Houston called for road
and rail infrastructure expansion in British Columbia and Canada to
meet the "extraordinary growth" of seaborne trade that started in the
fourth quarter of 2003. Vancouver, like other West Coast ports, is
"already seeing delays in cargo movements...as a result of road and
rail congestion," he said.
Vancouver in 2003
experienced a 6 percent increase in total tonnage handled, a 7 percent
increase in bulk cargo, a record 1.54 million TEUs of containerized
cargo, and a 7 percent increase in operating revenues.
CP
Rail rationing containers at Vancouver
JoC
Online
Wednesday, June 23, 2004
By:
Courtney Tower - The JOURNAL of COMMERCE ONLINE
Canadian
Pacific
Railway, struggling to handle surging containerized freight at the
Port of Vancouver, said it will limit the number of containers it will
accept from shipping lines there each year.
The plan allocates container space "based on past volumes and growth
projections," the railway said Tuesday. CP Rail would then provide
railcars to meet the allocation.
Some ocean lines served by CP Rail already are on the system and talks
with others are expected to be completed by the end of June. The
railroad, headquartered in Calgary, would not discuss details of the
discussions, but wants "to bring discipline to the traffic flow" and
avoid "systemic delays caused by uncontrolled growth," said executive
vice president Fred Green.
Traffic in Vancouver came to a standstill earlier this year as an
unexpected surge in containers, mostly from China, caught CP Rail with
too few rail cars and jammed train movements across its single-track
route through the mountains of British Columbia.

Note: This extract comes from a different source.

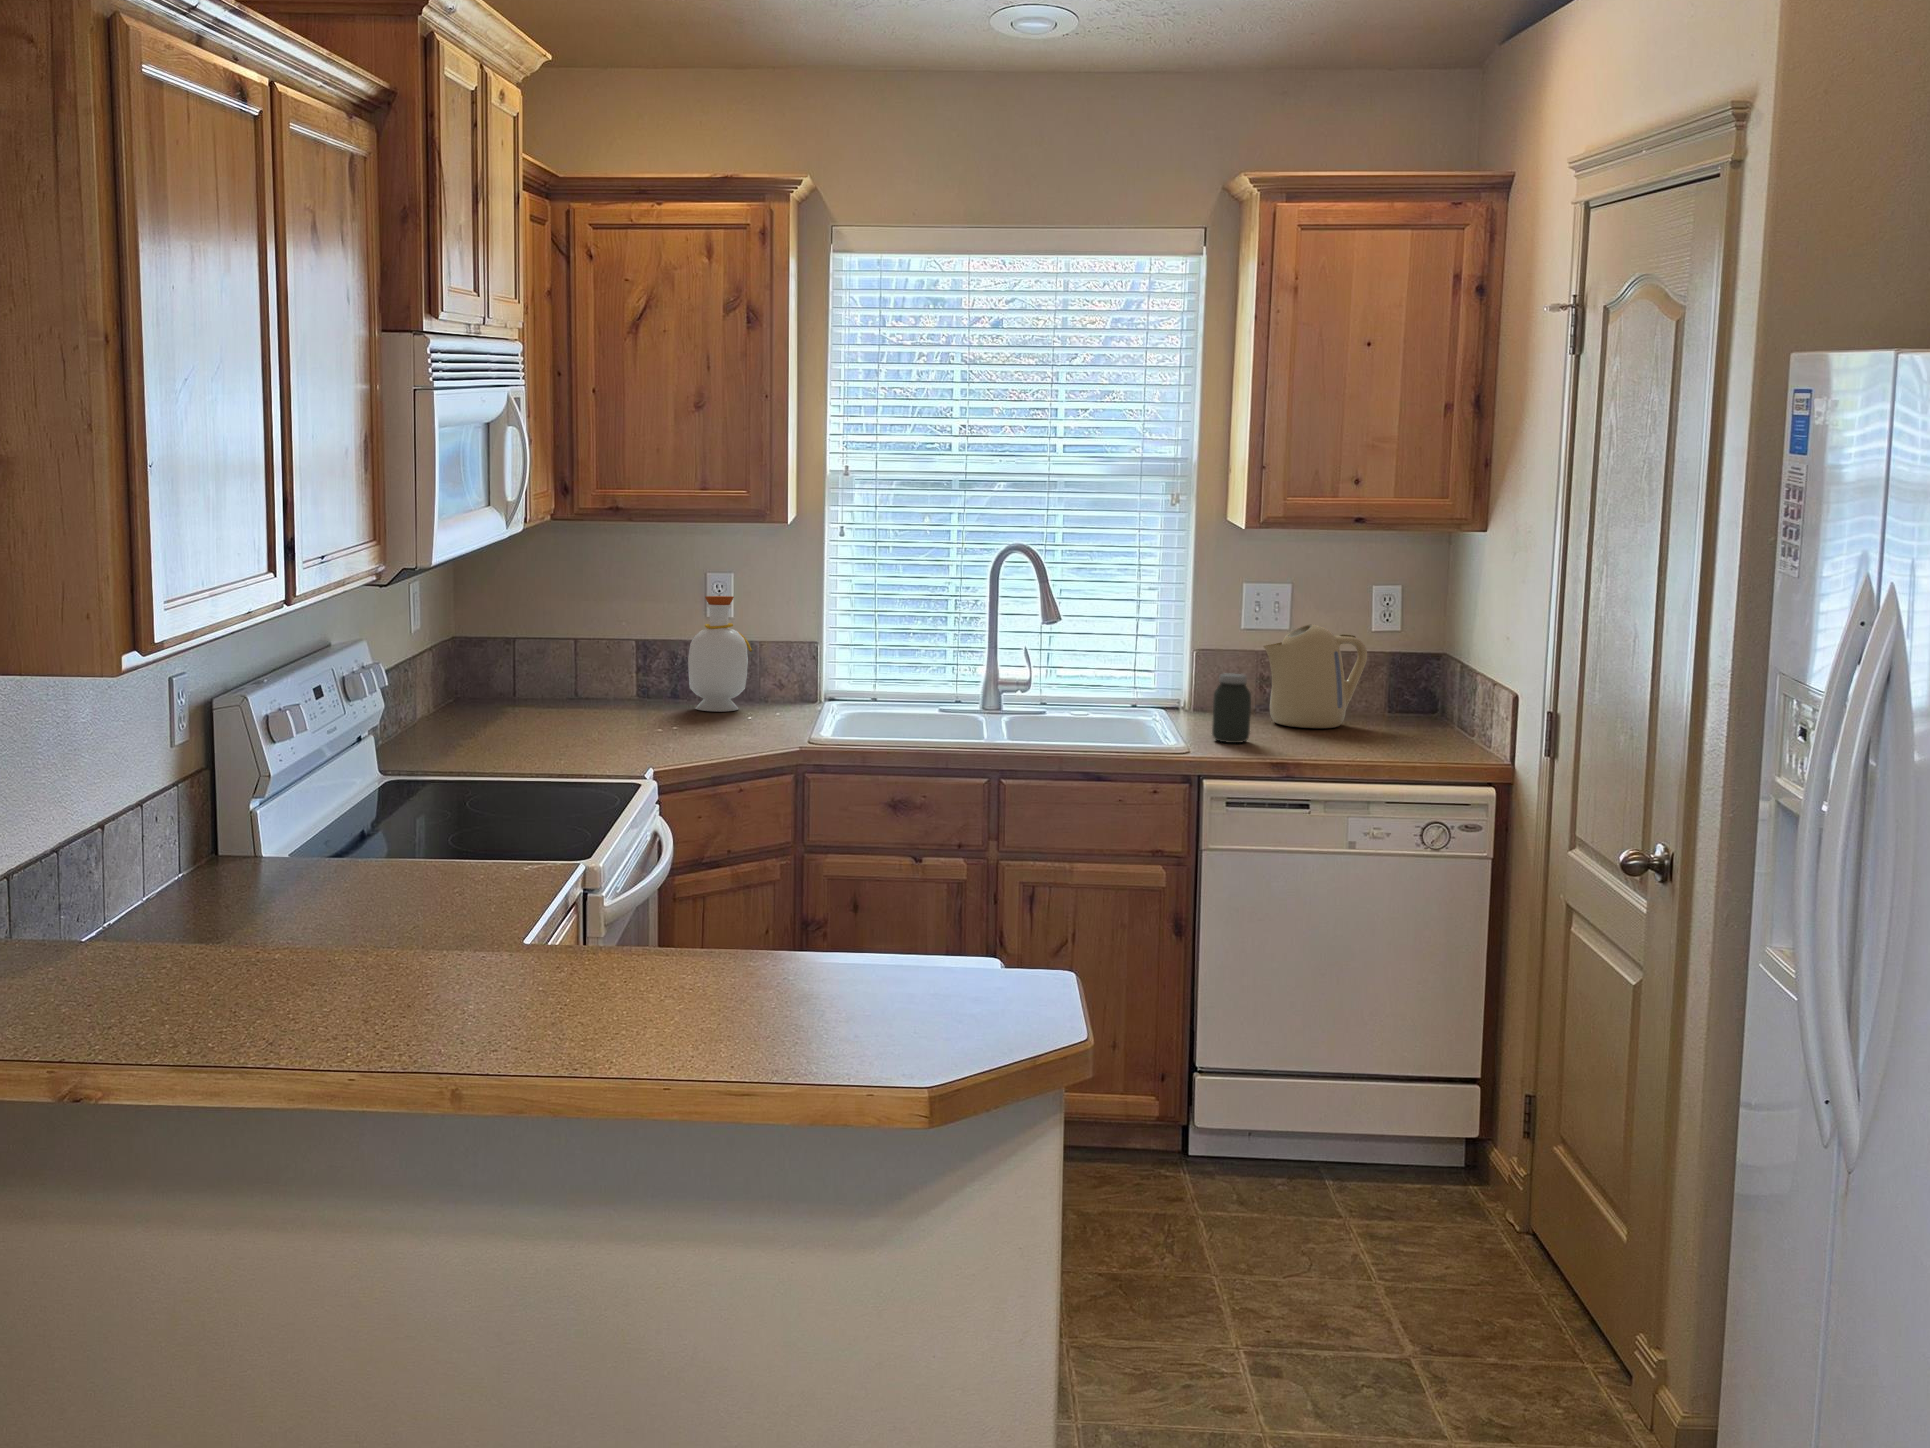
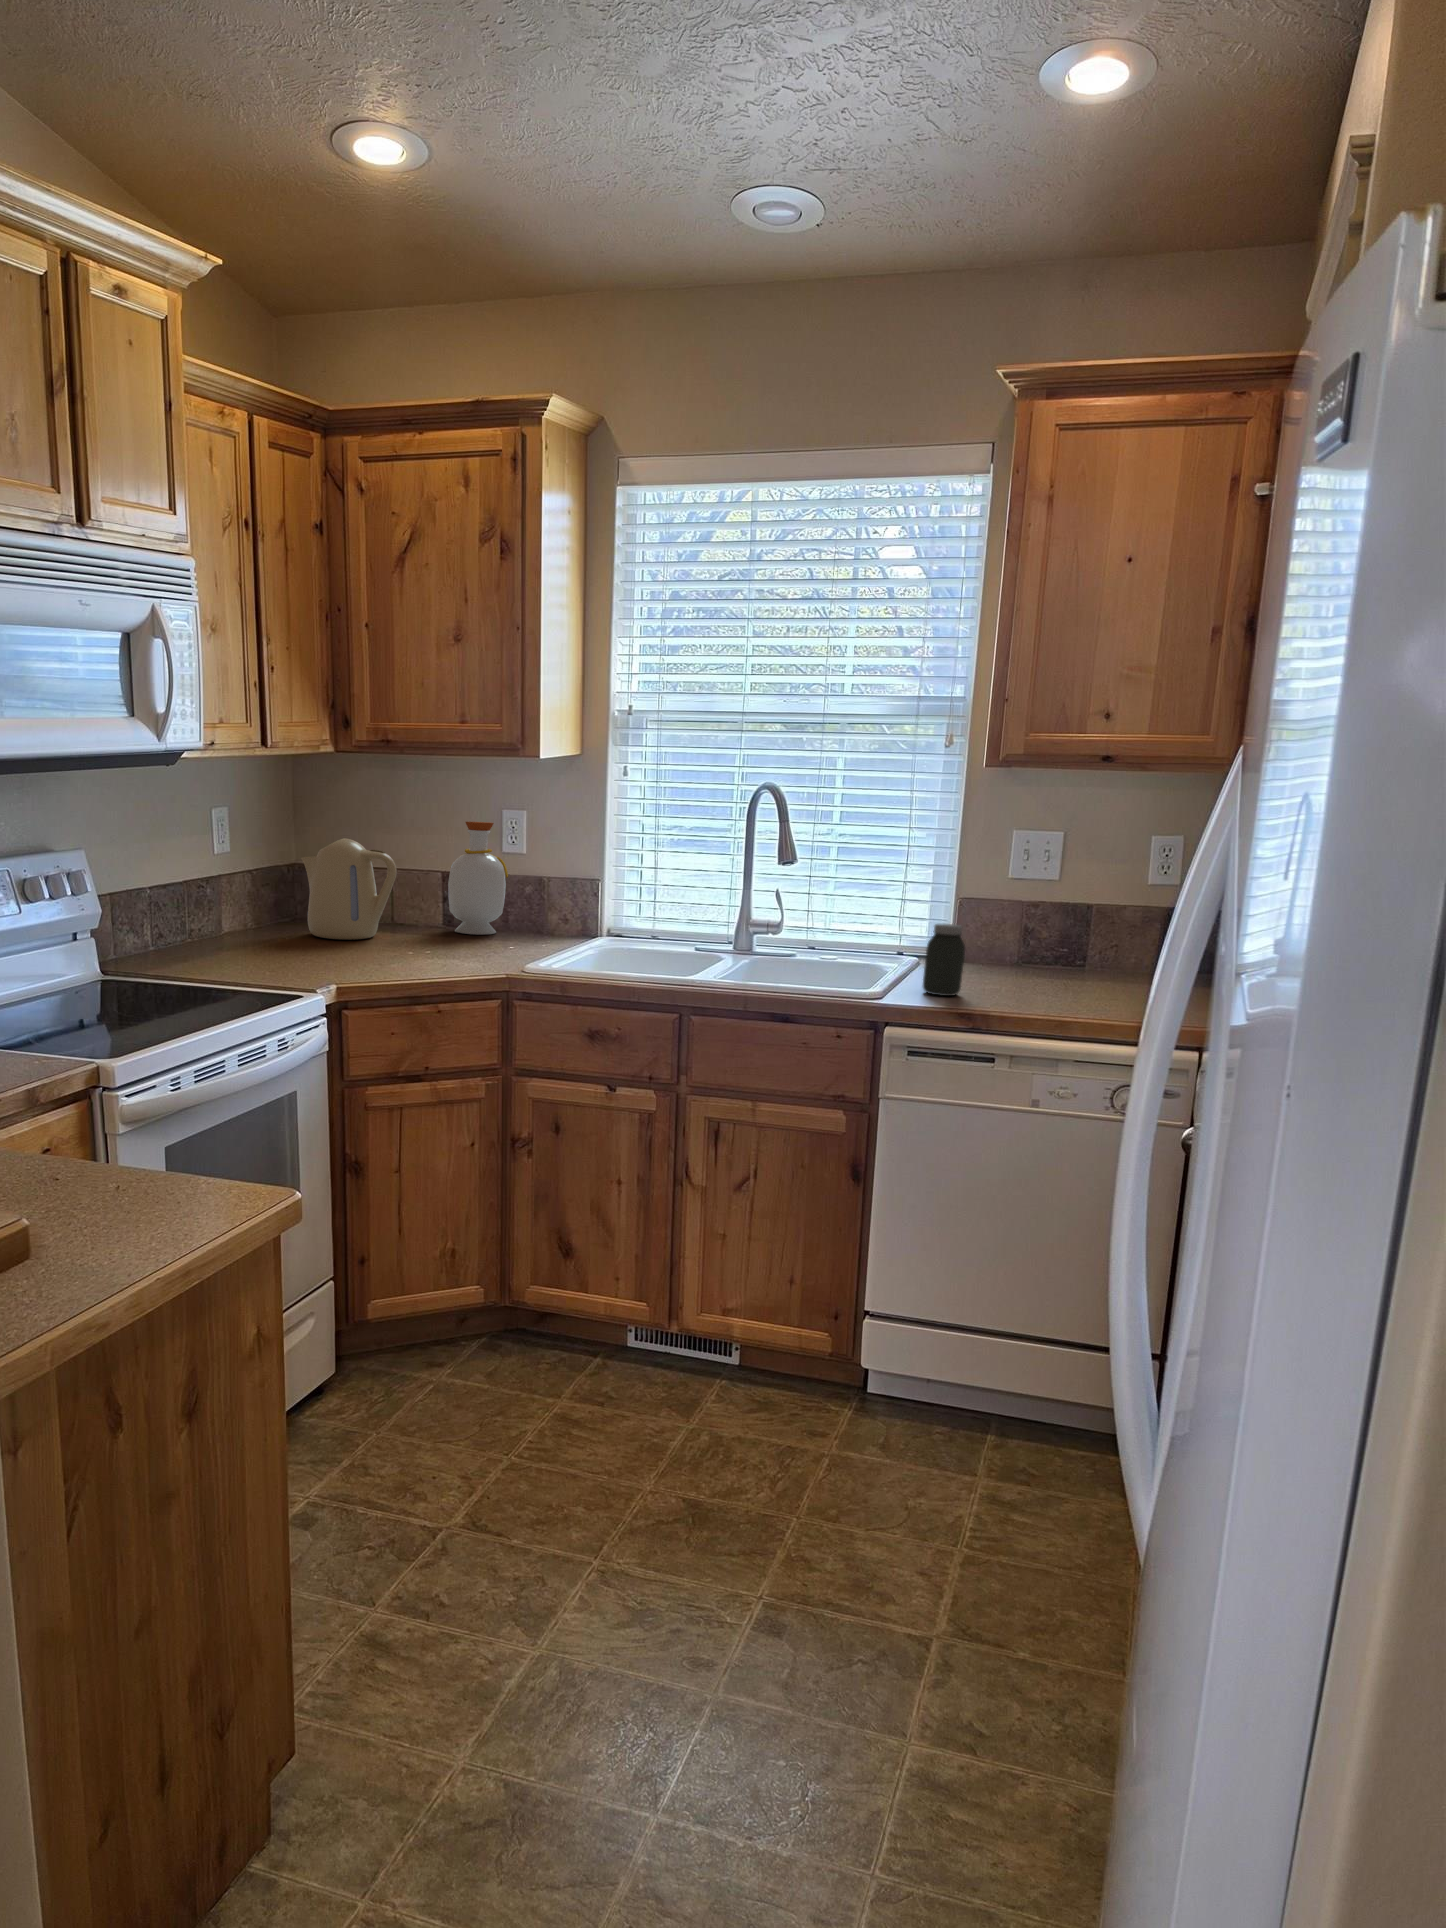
kettle: present [1263,624,1367,728] -> present [301,838,396,940]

"We are bumping up against capacity in certain corridors and the
Western Corridor is a good example of that," said CP Rail spokesman
Len Cocoliccio, adding that "we have been meeting with our customers
to make sure that their volumes are sustainable. It's not a question
of restricting trade, [but] we can control the volumes coming in, so
that we can provide a level of service that satisfies everybody in the
logistics chain."
To accommodate growing container volume, the carrier is adding 5,500
new double-stack rail cars as part of a fleet upgrade program, and 75
new locomotives this year. Remote-control technology will also allow
it to haul more cars in a train. But the railroad has said that any
long-term solutions to the capacity problem will require government
changes to tax laws and regulations to ease its investment burden.
Bruce Burrows, vice-president of the Railway Association of Canada,
said capital depreciation allowances in Canada are less than half as
generous as in the United States.
CP
arranges container allocation system to relieve congestion in
Vancouver
Last Updated
Tue,
22 Jun 2004 17:01:39
VANCOUVER - A big increase in imports from China has led Canadian
Pacific Railway to arrange an allocation system for containers coming
through Vancouver.
The
railway said it carried 24 per cent more containers from Vancouver in
the first quarter of 2004 than in the same period a year earlier.
Demand for Chinese manufactured products accounts for a lot of the
increase,
it said Tuesday.
"No
logistics system can accommodate significant unplanned volume
increases like those that exceeded system capacity in the first
quarter this year," Fred Green, a top CPR operations and marketing
executive, said in a statement.
Containers were piling up on the docks, although the backlog has now
been moved, CP spokesperson Len Cocolicchio said.
To
avoid that recurring, CP, its shippers and the port have negotiated a
capacity allocation system under which "all parties commit to a
particular volume,"
Cocolicchio said.
He
said he wasn't aware if any shippers had to cut shipments under the
new system. It is based on historical use and estimated growth.
The
allocations will discipline the traffic and avoid surges that create
congestion.
CP has
bought new cars and locomotives to boost capacity, but changes in
taxes and regulations are needed before if can risk large-scale
infrastructure investments, Green said.
Shares
of Canadian Pacific Railway closed up 30 cents at $32.05 on the TSX.